A new study shows that bottle makers can use up to one-half recycled PET content in hot-fill bottles without what is being called a “significant adverse impact.”
The research by Plastic Technologies Inc (PTI) of the US delves into the issue of recycled PET (rPET) because the company said brand owners continue to look for ways to lower their carbon footprints.
“With increasing demand for recycled PET use, there have been general questions raised on how well rPET work(s) in higher performance packaging,” said Ron Puvak, director of marketing and new business development at PTI. “As part of our thought leadership position we felt it was a worthwhile project to understand the limitations for use in specifically hot fill packaging.”
Puvak said recycled PET is being used in “limited amounts” for hot-fill applications at this point. “The level of rPET use is normally a self-imposed brand owner specification.”
“We have proven that higher levels do not impact performance, which was the goal of the exercise,” Puvak said.
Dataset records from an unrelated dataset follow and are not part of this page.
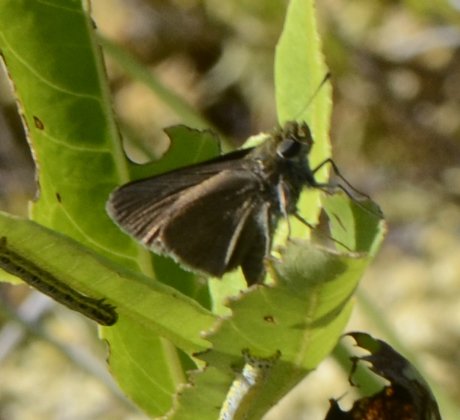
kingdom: Animalia
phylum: Arthropoda
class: Insecta
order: Lepidoptera
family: Hesperiidae
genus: Euphyes
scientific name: Euphyes vestris
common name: Dun Skipper
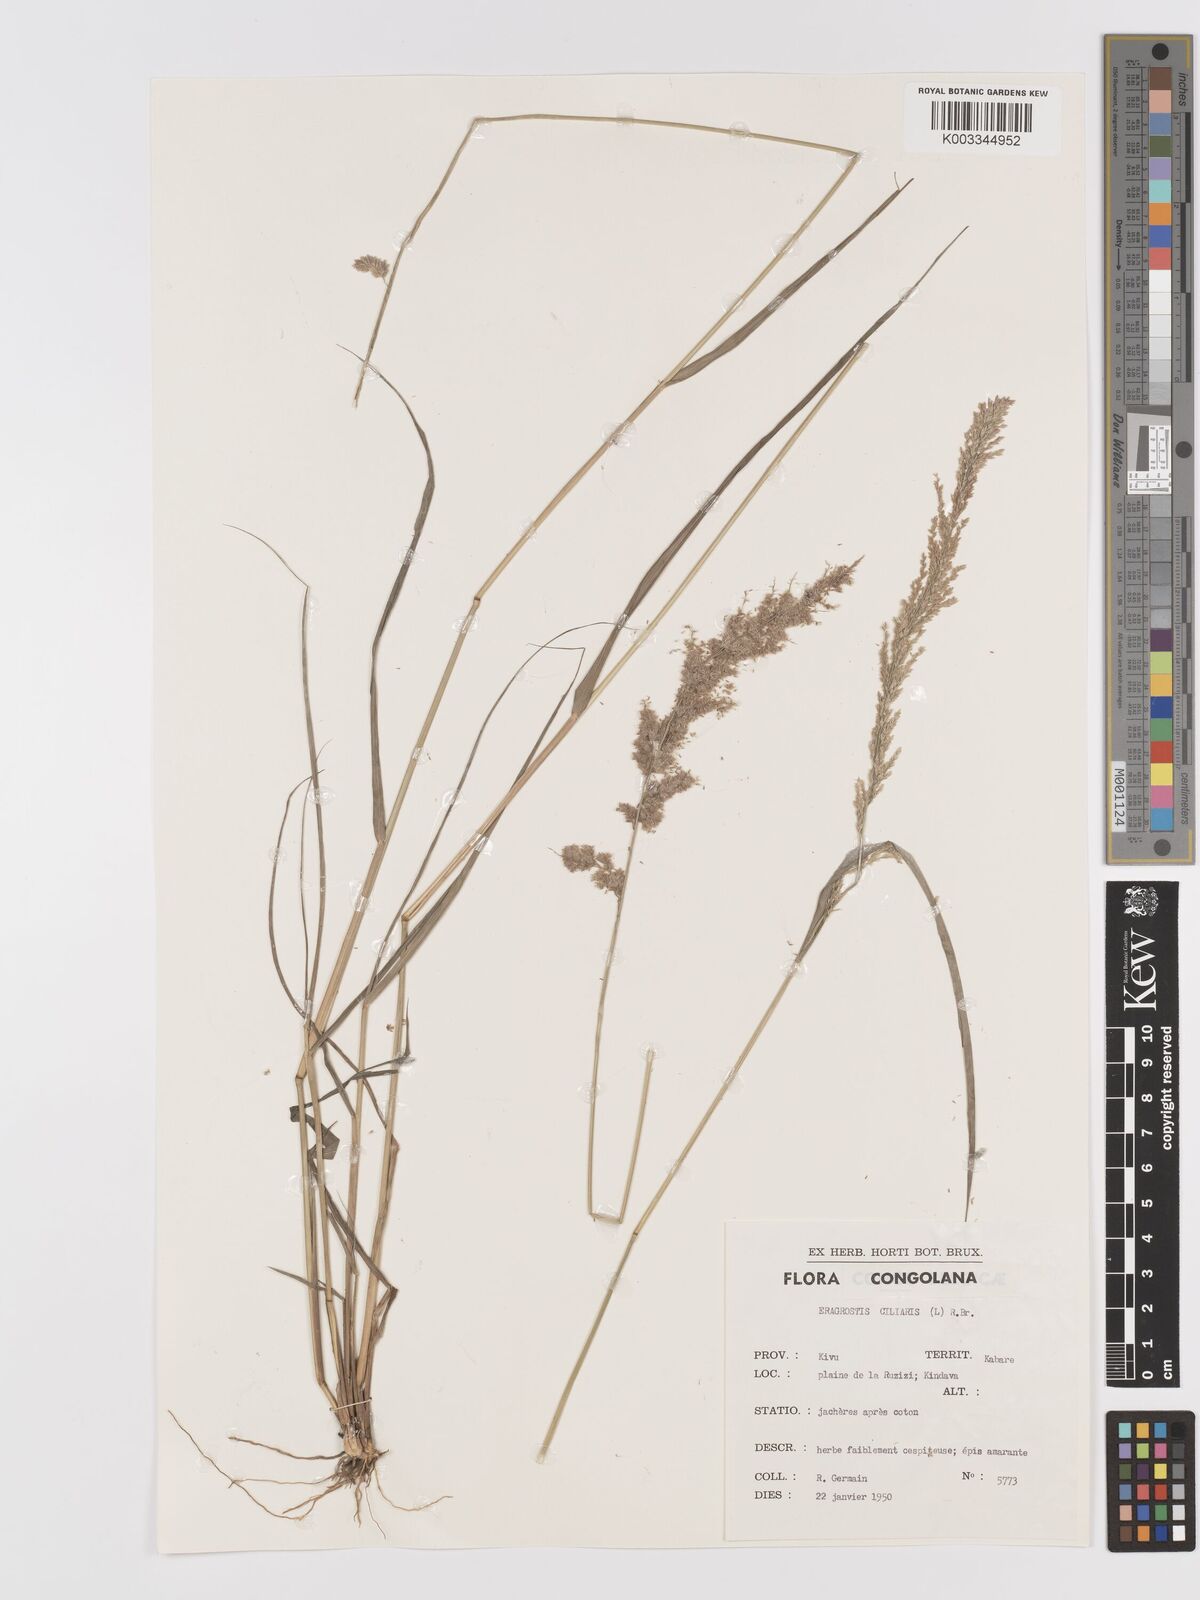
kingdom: Plantae
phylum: Tracheophyta
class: Liliopsida
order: Poales
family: Poaceae
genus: Eragrostis
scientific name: Eragrostis ciliaris
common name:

PTI studied recycled PET resins at 25%, 50% and 100% levels in 500 ml bottles and preforms weighing 27 g.
“Even at 100% rPET resin use, the performance of the bottle used in this study was still acceptable,” said Tracy Momany, vice president product development group at PTI, in a statement. “However, the typically thicker walls of hot-fill bottles may result in slightly more noticeable haze or yellowing than other applications such as very thin-walled water bottles.”
PTI tested areas including top load performance, wall thickness, colour, haze, crystallinity and acetaldehyde content.
Shrinkage increased slightly when the recycled content went over 50%, but the bottles still met specifications, PTI reported.
Drawbacks, the company said, included that yellowing and haze increased with high rPET levels, but those aesthetics do not impact performance.
“Companies using hot-fill bottles that are looking to improve their environmental profile can confidently use up to 50% rPET content in their PET bottles without negatively impacting performance,” reports PTI, a design, development and material evaluation engineering firm for the plastics packaging industry. “The aesthetics of the package will dictate the level of rPET acceptable for a particular application.”